Yue Yang et al. Toxins (Basel). .

Abstract

Microcystin-LR (MC-LR) contamination is a worldwide environmental problem that poses a grave threat to the water ecosystem and public health. Exposure to MC-LR has been associated with the development of intestinal injury, but there are no effective treatments for MC-LR-induced intestinal disease. Probiotics are "live microorganisms that are beneficial to the health of the host when administered in sufficient quantities". It has been demonstrated that probiotics can prevent or treat a variety of human diseases; however, their ability to mitigate MC-LR-induced intestinal harm has not yet been investigated. The objective of this study was to determine whether probiotics can mitigate MC-LR-induced intestinal toxicity and its underlying mechanisms. We first evaluated the pathological changes in colorectal tissues using an animal model with sub-chronic exposure to low-dose MC-LR, HE staining to assess colorectal histopathologic changes, qPCR to detect the expression levels of inflammatory factors in colorectal tissues, and WB to detect the alterations on CSF1R signaling pathway proteins in colorectal tissues. Microbial sequencing analysis and screening of fecal microorganisms differential to MC-LR treatment in mice. To investigate the role of microorganisms in MC-LR-induced colorectal injury, an in vitro model of MC-LR co-treatment with microorganisms was developed.

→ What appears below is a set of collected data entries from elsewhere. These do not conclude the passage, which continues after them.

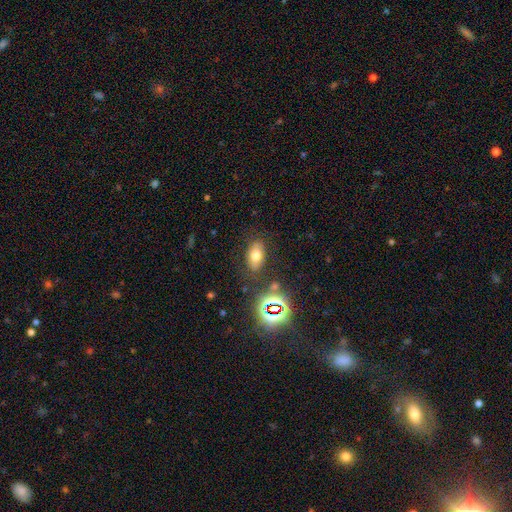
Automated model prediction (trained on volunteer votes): This appears to be a smooth galaxy with no disk features (66%) that is in between round and cigar-shaped (89%). Merging: none (80%).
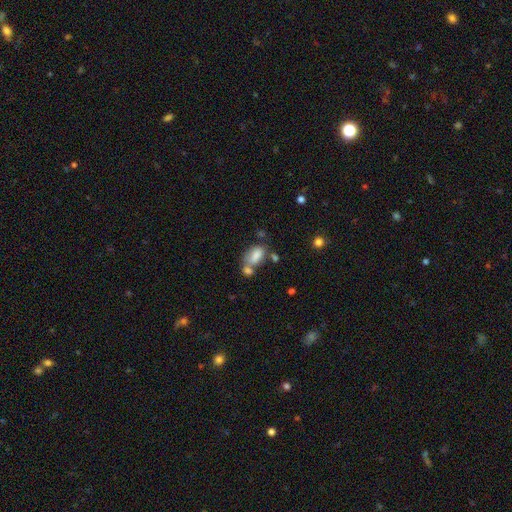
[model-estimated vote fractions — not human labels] A smooth galaxy with no disk features (79%) that is in between round and cigar-shaped (90%). Merging: merger (42%).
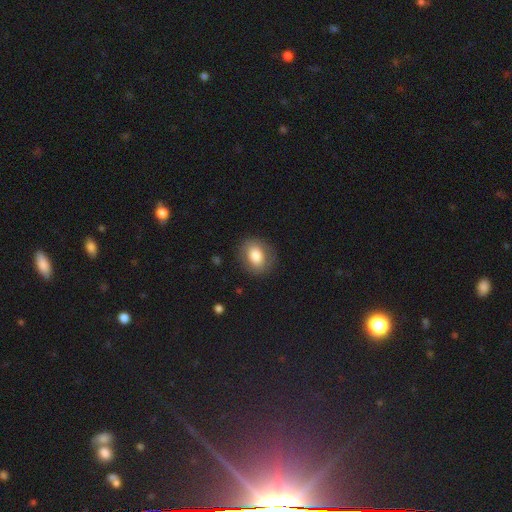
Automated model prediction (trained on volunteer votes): smooth 80%, featured or disk 12%, star or artifact 8%. Down the decision tree: how rounded — in between (55%); merging — none (84%).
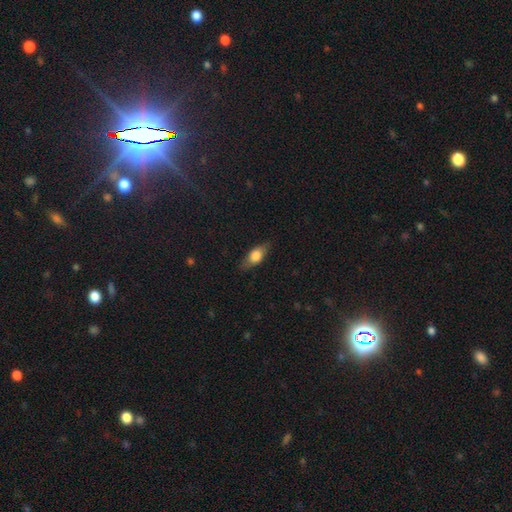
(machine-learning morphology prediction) Smooth or featured?
  - smooth: 68% *
  - featured or disk: 25%
  - star or artifact: 7%
How rounded?
  - in between: 76% *
  - cigar-shaped: 17%
  - round: 7%
Merging?
  - none: 80% *
  - minor disturbance: 15%
  - major disturbance: 4%
  - merger: 1%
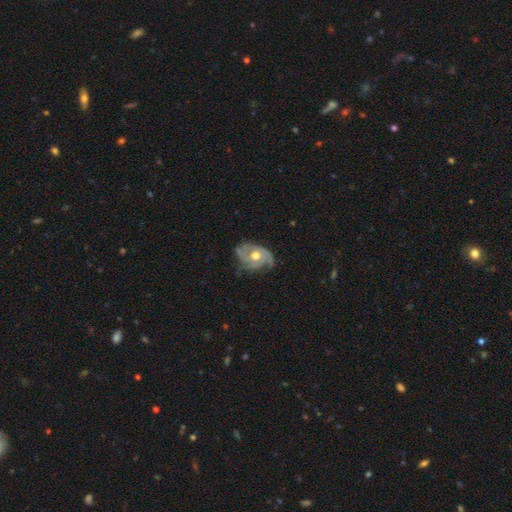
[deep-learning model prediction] smooth_or_featured: featured or disk (p=0.78) [alt: smooth p=0.17]
disk_edge_on: no (p=0.96) [alt: yes p=0.04]
bar: no (p=0.80) [alt: weak p=0.16]
has_spiral_arms: yes (p=0.84) [alt: no p=0.16]
spiral_winding: tight (p=0.46) [alt: medium p=0.36]
spiral_arm_count: 2 (p=0.32) [alt: can't tell p=0.26]
bulge_size: moderate (p=0.78) [alt: large p=0.11]
merging: none (p=0.52) [alt: minor disturbance p=0.30]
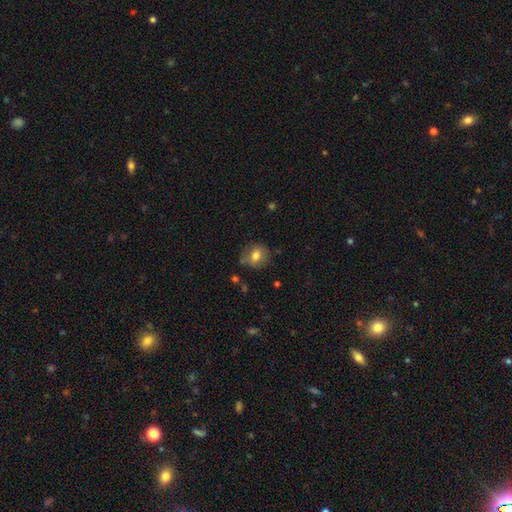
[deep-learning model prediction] A smooth galaxy with no disk features (73%) that is round (70%). Merging: none (75%).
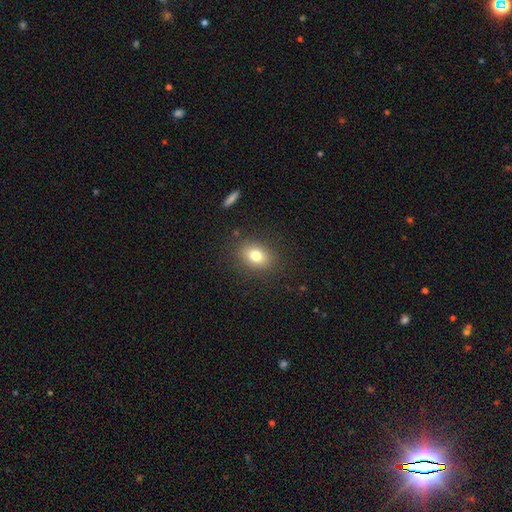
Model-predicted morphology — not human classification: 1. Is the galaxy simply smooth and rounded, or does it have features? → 78% smooth, 11% star or artifact, 11% featured or disk.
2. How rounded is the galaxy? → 62% in between, 37% round, 1% cigar-shaped.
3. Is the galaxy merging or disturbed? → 85% none, 10% minor disturbance, 4% major disturbance, 2% merger.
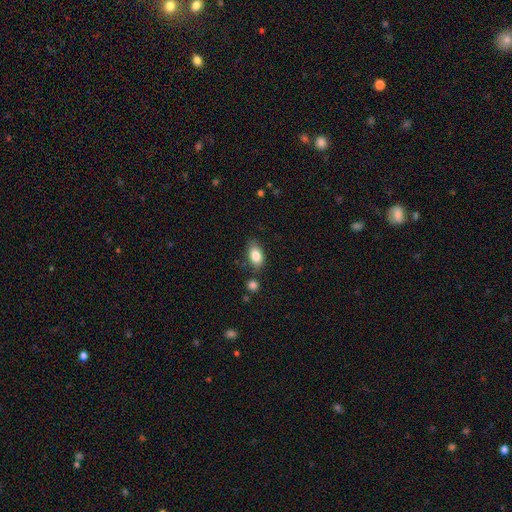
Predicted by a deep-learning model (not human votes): Morphology: type=smooth (84%); roundness=in between (90%); merging=none (76%).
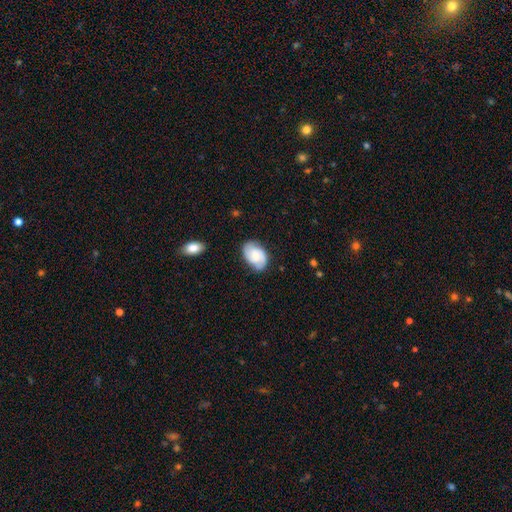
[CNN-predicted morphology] This appears to be a featured or disk galaxy (58%) with no bar (62%), 2 (72%) medium (44%) spiral arms (92%) and a small central bulge (41%). Merging: none (74%).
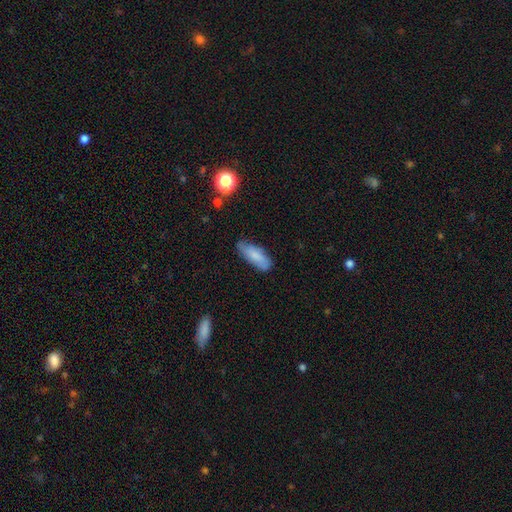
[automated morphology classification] Smooth or featured? Predicted: smooth (p=0.77). How rounded? Predicted: in between (p=0.67). Merging? Predicted: none (p=0.66).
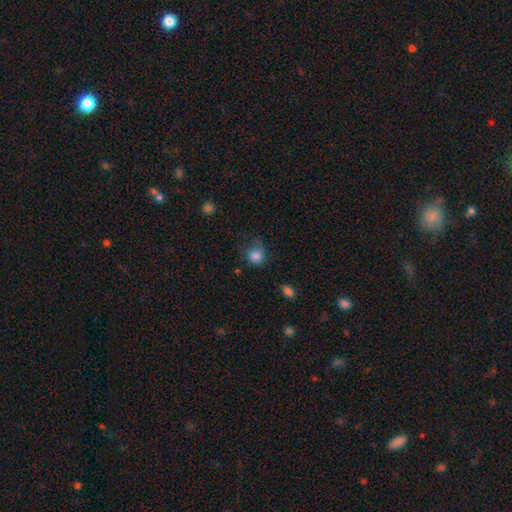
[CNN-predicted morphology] Overall: smooth (85%). How rounded: round (85%). Merging: none (61%; minor disturbance 27%).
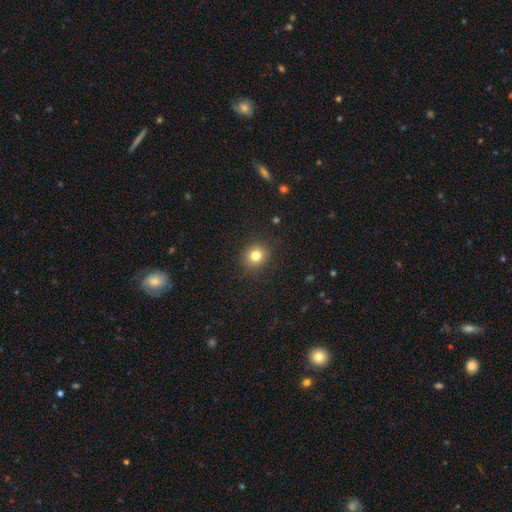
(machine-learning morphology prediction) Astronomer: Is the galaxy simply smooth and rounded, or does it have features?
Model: smooth — 80%.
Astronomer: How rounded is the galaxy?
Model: round — 83%.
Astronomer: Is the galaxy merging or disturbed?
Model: none — 90%.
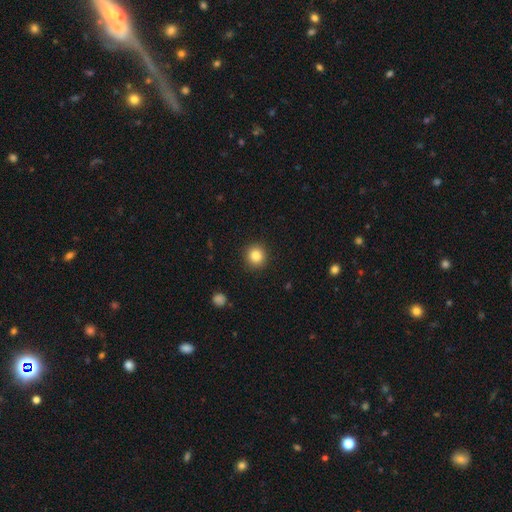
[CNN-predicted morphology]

Our findings demonstrated that MC-LR treatment induced an inflammatory response in mouse colorectal tissues, promoted the expression of inflammatory factors, activated the CSF1R signaling pathway, and significantly decreased the abundance of Lactobacillus. In a model of co-treatment with MC-LR and Lactobacillus fermentum (L. fermentum), it was discovered that L. fermentum substantially reduced the incidence of the colorectal inflammatory response induced by MC-LR and inhibited the protein expression of the CSF1R signaling pathway. This is the first study to suggest that L. fermentum inhibits the CSF1R signaling pathway to reduce the incidence of MC-LR-induced colorectal inflammation. This research may provide an excellent experimental foundation for the development of strategies for the prevention and treatment of intestinal diseases in MC-LR.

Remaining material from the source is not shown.